Cuentan las carpetovetónicas crónicas castellanas de la baja Edad Media que cuando las gentes del campo eran presa fácil de la peste y la inanición crearon un deporte singular que trajo nuevas fuerzas a sus marchitos y famélicos cuerpos, los cuales se robustecían gracias a una prueba de fuerza que producía un riego sanguíneo de tal calibre que algunos campesinos medievales terminaban orates debido a la acumulación de humores en su cerebro de pequeñas dimensiones.

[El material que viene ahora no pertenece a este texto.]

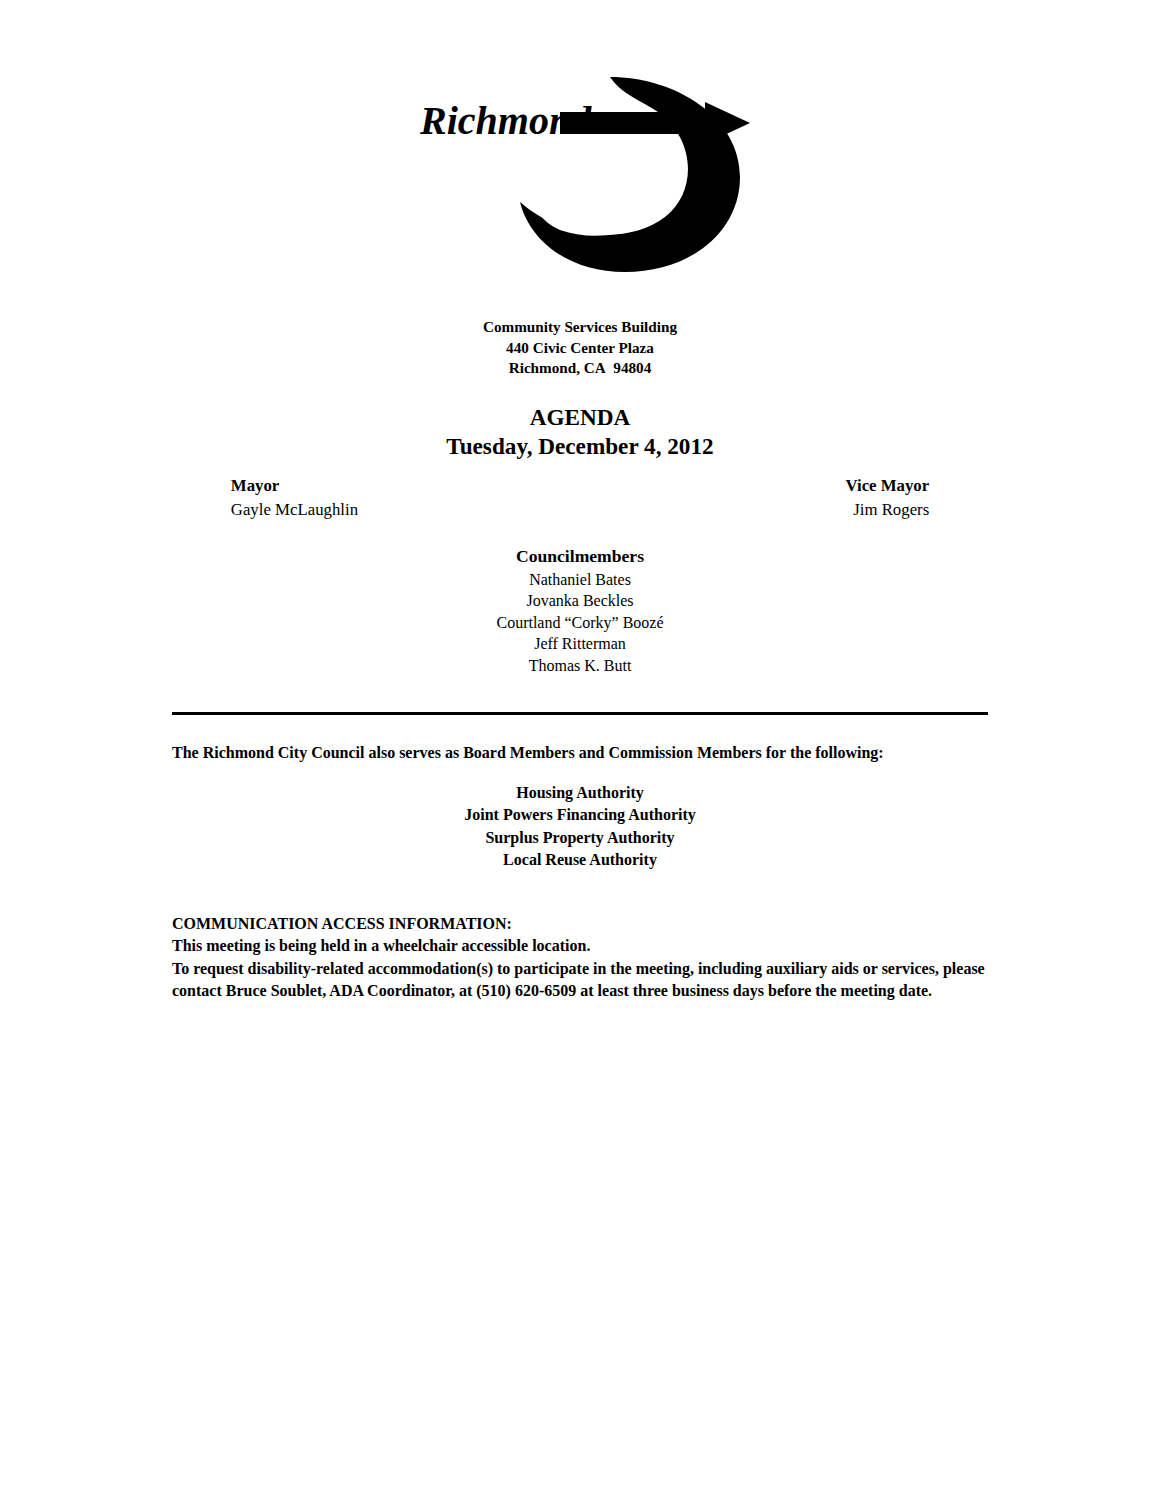Richmond
Community Services Building
440 Civic Center Plaza
Richmond, CA 94804
AGENDA Tuesday, December 4, 2012
| Mayor | Vice Mayor |
| Gayle McLaughlin | Jim Rogers |
Councilmembers
Nathaniel Bates
Jovanka Beckles
Courtland “Corky” Boozé
Jeff Ritterman
Thomas K. Butt
The Richmond City Council also serves as Board Members and Commission Members for the following:
Housing Authority
Joint Powers Financing Authority
Surplus Property Authority
Local Reuse Authority
COMMUNICATION ACCESS INFORMATION:
This meeting is being held in a wheelchair accessible location.
To request disability-related accommodation(s) to participate in the meeting, including auxiliary aids or services, please contact Bruce Soublet, ADA Coordinator, at (510) 620-6509 at least three business days before the meeting date.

En las fotos vemos a cuatro esforzadas personas llegadas del instituto monovero practicando con deleite este antediluviano deporte, el cual consiste en sostener una columna y arco claustrales, bien con las manos bien con los pies, durante el máximo tiempo posible.

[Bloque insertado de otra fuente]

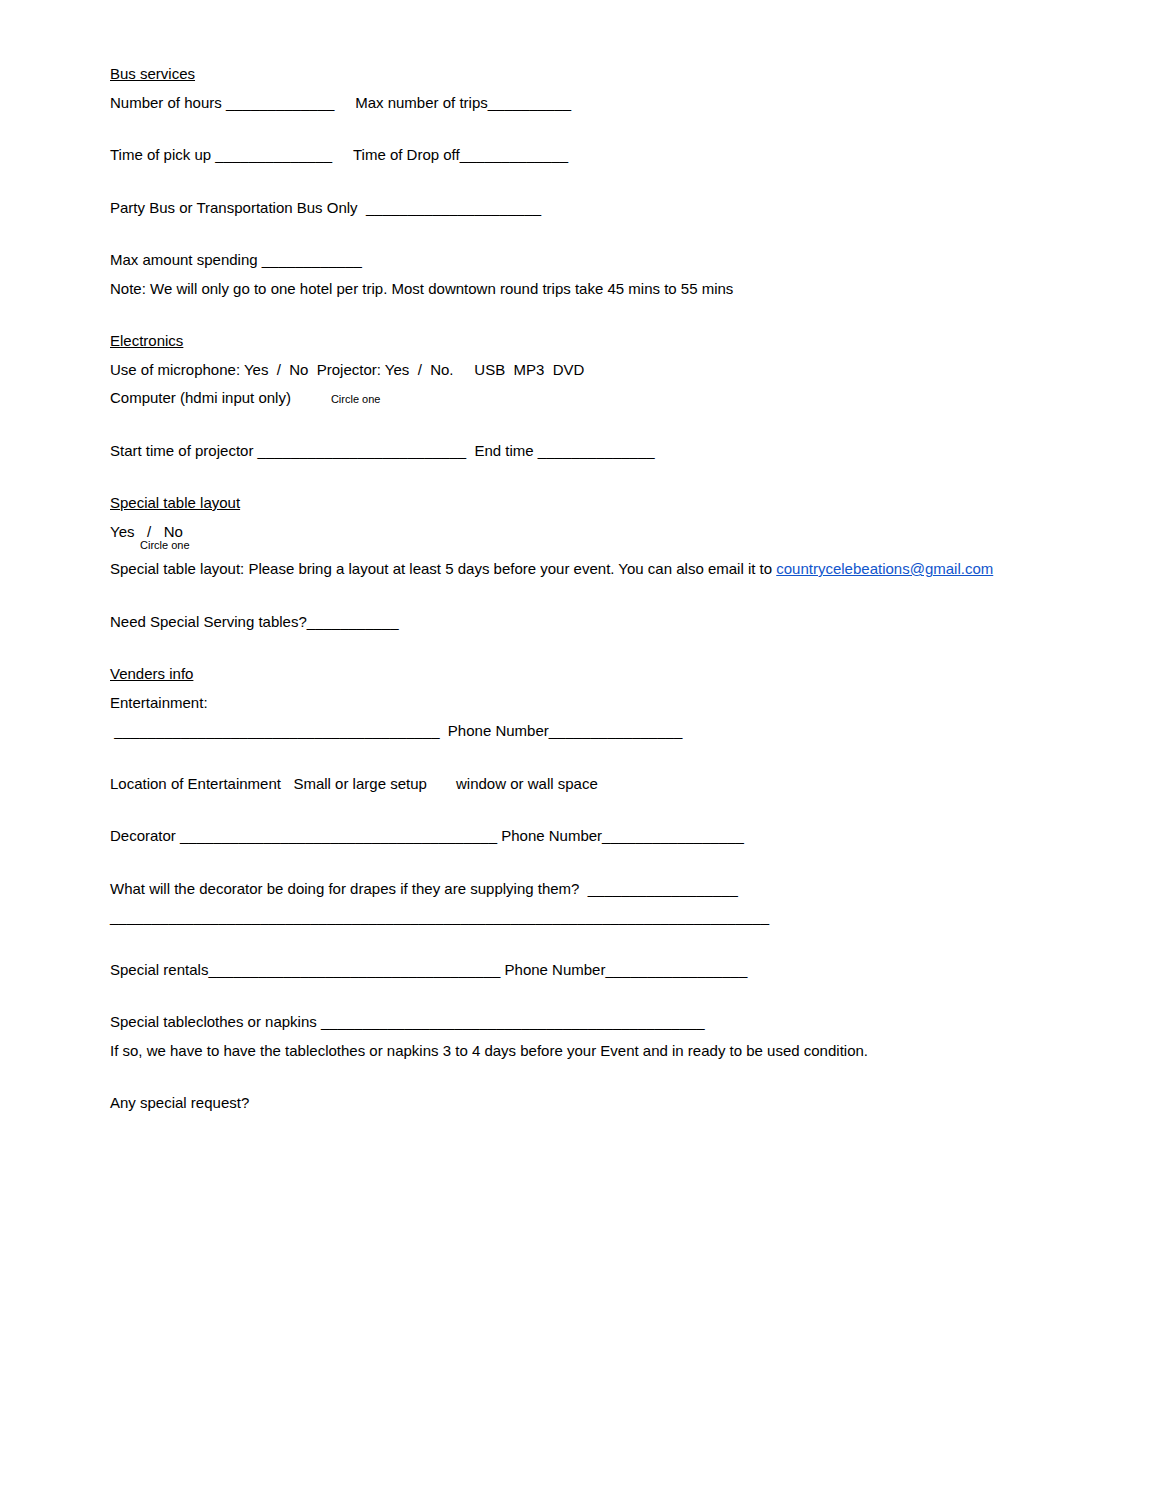Bus services
Number of hours _____________ Max number of trips__________
Time of pick up ______________ Time of Drop off_____________
Party Bus or Transportation Bus Only _____________________
Max amount spending ____________
Note: We will only go to one hotel per trip. Most downtown round trips take 45 mins to 55 mins
Electronics
Use of microphone: Yes / No Projector: Yes / No. USB MP3 DVD
Computer (hdmi input only)Circle one
Start time of projector _________________________ End time ______________
Special table layout
Yes / No
Circle one
Special table layout: Please bring a layout at least 5 days before your event. You can also email it to countrycelebeations@gmail.com
Need Special Serving tables?___________
Venders info
Entertainment:
_______________________________________ Phone Number________________
Location of Entertainment Small or large setup window or wall space
Decorator ______________________________________ Phone Number_________________
What will the decorator be doing for drapes if they are supplying them? __________________
_______________________________________________________________________________
Special rentals___________________________________ Phone Number_________________
Special tableclothes or napkins ______________________________________________
If so, we have to have the tableclothes or napkins 3 to 4 days before your Event and in ready to be used condition.
Any special request?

Nuestro querido Jefe de Estudios se envalentonó y tal atrevimiento casi le costó quedarse sin el poco y robusto gollete que le queda, pues si hubiera caído desde tal posición, su gran cavidad craneal se hubiera empotrado en sus hombros y, por ello, hubiera perdido al menos 5 cm de altura, si ya poca, luego exigua.

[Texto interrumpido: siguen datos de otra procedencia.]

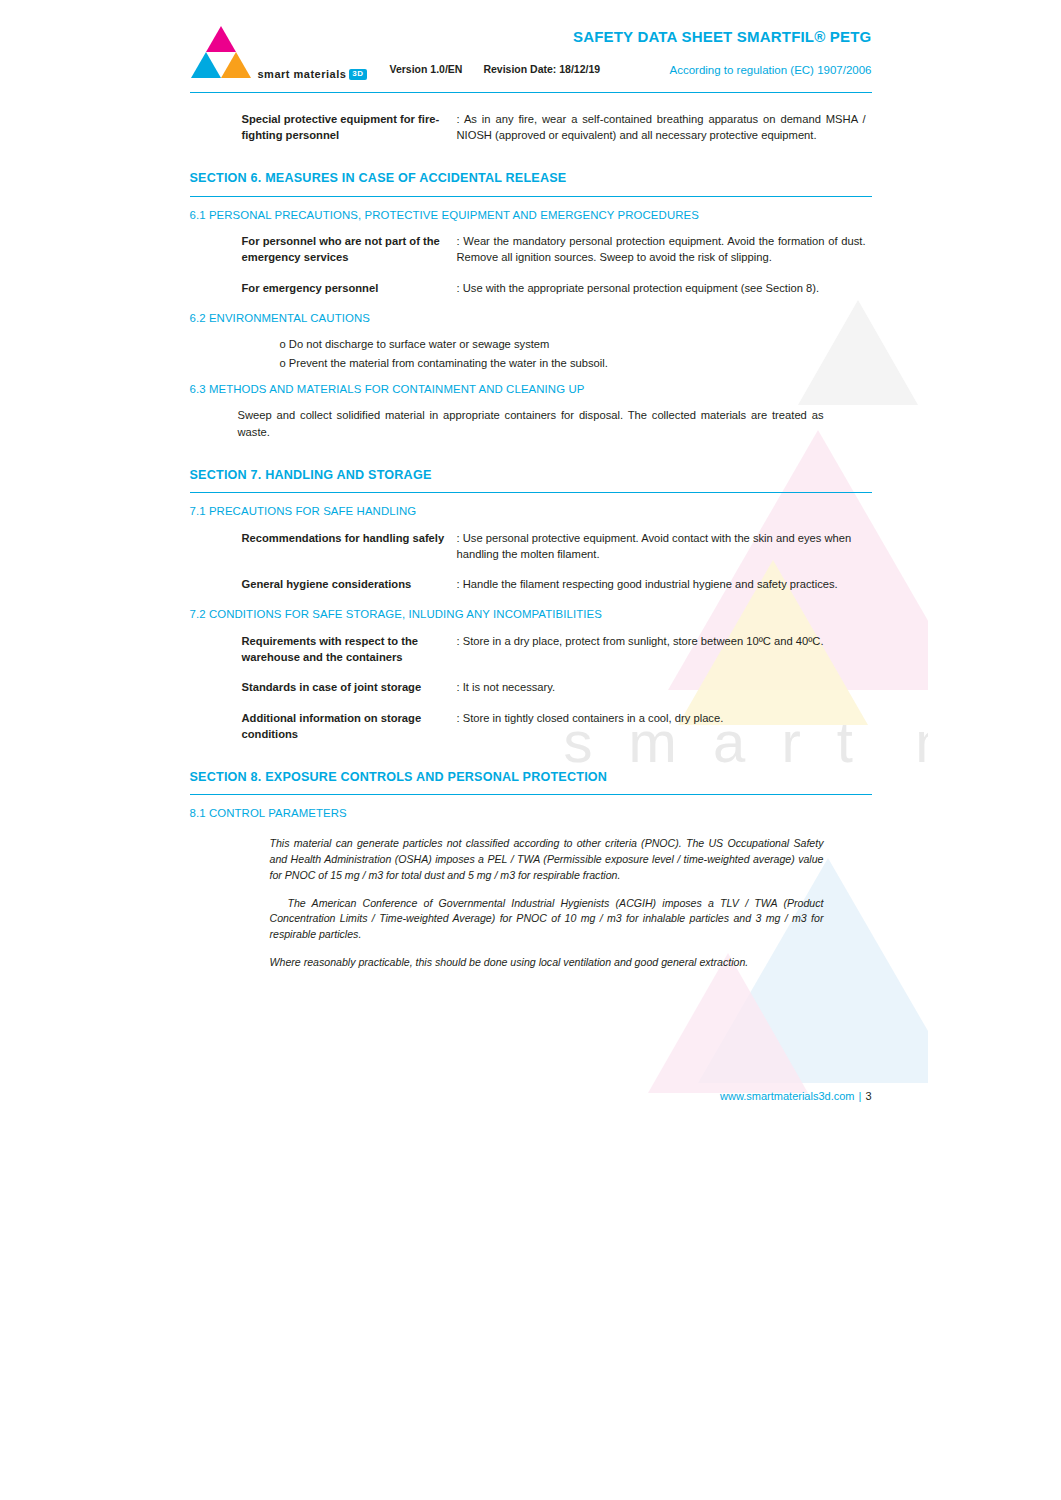s m a r t m a
smart materials 3D
SAFETY DATA SHEET SMARTFIL® PETG
According to regulation (EC) 1907/2006
Version 1.0/EN Revision Date: 18/12/19
Special protective equipment for fire-fighting personnel
: As in any fire, wear a self-contained breathing apparatus on demand MSHA / NIOSH (approved or equivalent) and all necessary protective equipment.
SECTION 6. MEASURES IN CASE OF ACCIDENTAL RELEASE
6.1 PERSONAL PRECAUTIONS, PROTECTIVE EQUIPMENT AND EMERGENCY PROCEDURES
For personnel who are not part of the emergency services
: Wear the mandatory personal protection equipment. Avoid the formation of dust. Remove all ignition sources. Sweep to avoid the risk of slipping.
For emergency personnel
: Use with the appropriate personal protection equipment (see Section 8).
6.2 ENVIRONMENTAL CAUTIONS
Do not discharge to surface water or sewage system
Prevent the material from contaminating the water in the subsoil.
6.3 METHODS AND MATERIALS FOR CONTAINMENT AND CLEANING UP
Sweep and collect solidified material in appropriate containers for disposal. The collected materials are treated as waste.
SECTION 7. HANDLING AND STORAGE
7.1 PRECAUTIONS FOR SAFE HANDLING
Recommendations for handling safely
: Use personal protective equipment. Avoid contact with the skin and eyes when handling the molten filament.
General hygiene considerations
: Handle the filament respecting good industrial hygiene and safety practices.
7.2 CONDITIONS FOR SAFE STORAGE, INLUDING ANY INCOMPATIBILITIES
Requirements with respect to the warehouse and the containers
: Store in a dry place, protect from sunlight, store between 10ºC and 40ºC.
Standards in case of joint storage
: It is not necessary.
Additional information on storage conditions
: Store in tightly closed containers in a cool, dry place.
SECTION 8. EXPOSURE CONTROLS AND PERSONAL PROTECTION
8.1 CONTROL PARAMETERS
This material can generate particles not classified according to other criteria (PNOC). The US Occupational Safety and Health Administration (OSHA) imposes a PEL / TWA (Permissible exposure level / time-weighted average) value for PNOC of 15 mg / m3 for total dust and 5 mg / m3 for respirable fraction.
The American Conference of Governmental Industrial Hygienists (ACGIH) imposes a TLV / TWA (Product Concentration Limits / Time-weighted Average) for PNOC of 10 mg / m3 for inhalable particles and 3 mg / m3 for respirable particles.
Where reasonably practicable, this should be done using local ventilation and good general extraction.
www.smartmaterials3d.com|3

La grácil Cristina, sin embargo, demuestra un dominio absoluto de estas ancestrales prácticas y damos fe de que al terminar su exhibición se había apoderado de ella la gramática propia de los monjes cluniacenses que tanto bien proporcionaron al Camino de Santiago. Sin duda, su transformación al medievo hará que la actual gramática del español sea para ella pan comido y que de ahora en adelante nos mire a los profesores de esta lengua con altivez y desprendimiento.
Por último, nos centramos en la pareja de féminas llamadas Mónica y Marta. Marta es la viva imagen de que el peso del arco no es en vano, mientras que Mónica, sabiamente ladeada, parece querer transmitirnos la sensación de que ella puede con todo y que su esbelto cuerpo no es frontera que se arredre ante los infortunios de la vida.
Ahí queda eso. Un saludo; un abrazo; César -José Ramón.